Des milliers d'euros dépensés 

Parti quelques jours à Lyon à la fin du mois de novembre, Steven reçoit un appel de ses amis. Ils lui reprochent notamment d’avoir fréquenté une jeune femme qu’ils désapprouvaient et lui annoncent qu’il doit quitter leur domicile et son emploi.
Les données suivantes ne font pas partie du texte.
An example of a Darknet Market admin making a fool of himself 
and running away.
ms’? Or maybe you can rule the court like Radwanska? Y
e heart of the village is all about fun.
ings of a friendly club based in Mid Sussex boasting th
Lorsqu’il revient récupérer ses affaires, certaines ont été placées dans des sacs-poubelle. Son matériel informatique manque en partie. Surtout, quatre grands classeurs de cartes Pokémon ont disparu.

La collection est aussi celle de sa mère. "Ça a commencé avec moi en 2003", raconte Manuela. Au fil des années, mère et fils achètent régulièrement des cartes dans des magasins spécialisés. Toute la famille en offre à Steven pour les anniversaires et les fêtes. Manuela estime avoir dépensé entre 4 000 et 5 000 euros, son fils plus de 13 000 euros, auxquels s’ajouteraient plusieurs milliers d’euros de cadeaux.

Certaines cartes vaudraient aujourd’hui plusieurs milliers d’euros. L’une d’elles aurait été signée par Ken Sugimori, figure historique de l’univers Pokémon. La famille évalue l’ensemble à 80 000 euros et affirme disposer de factures pour une part importante des achats.

Un voyage périlleux

Steven menace alors de porter plainte. Il se rend à la gendarmerie, puis retourne voir ses anciens proches, sans récupérer la collection. Le 11 décembre 2025, Manuela quitte la banlieue toulousaine à 6 heures du matin avec 5 000 euros en espèces afin de solder ce qu’elle pense être la dette de son fils et récupérer ses biens. Après près de sept heures de route, elle retrouve Y., qui lui remet du matériel informatique et quelques affaires. Toujours pas les cartes.

"J’ai montré que l’argent était là. Je n’avais pas fait tout ce chemin pour repartir avec la moitié des affaires", explique-t-elle. Selon son récit, le chef cuisinier lui répond alors que les cartes ont été jetées. Elle conserve l’argent et se rend à la gendarmerie.

En février 2026, Manuela saisit Me Aurélien Serre. Deux mises en demeure restent sans réponse, selon l’avocat. Des plaintes avec constitution de partie civile visant notamment des faits de vol et d’abus de faiblesse sont ensuite déposées auprès des parquets de Bourg-en-Bresse et de Lons-le-Saunier.

Dans son cabinet toulousain, aux murs blancs et au parquet sombre, Me Serre pointe "des incohérences" et "un préjudice économique et sentimental conséquent".

Pour Manuela, l’affaire dépasse depuis longtemps la seule valeur marchande des cartes. "J’y pense tous les jours. Je vois encore une psychologue pour faire du ménage dans ma tête", confie-t-elle.

Steven travaille aujourd’hui en Corse. Sa mère le dit moins enjoué, plus isolé. Elle-même ne croit presque plus revoir les quatre classeurs. "Je pense qu’on ne les retrouvera jamais."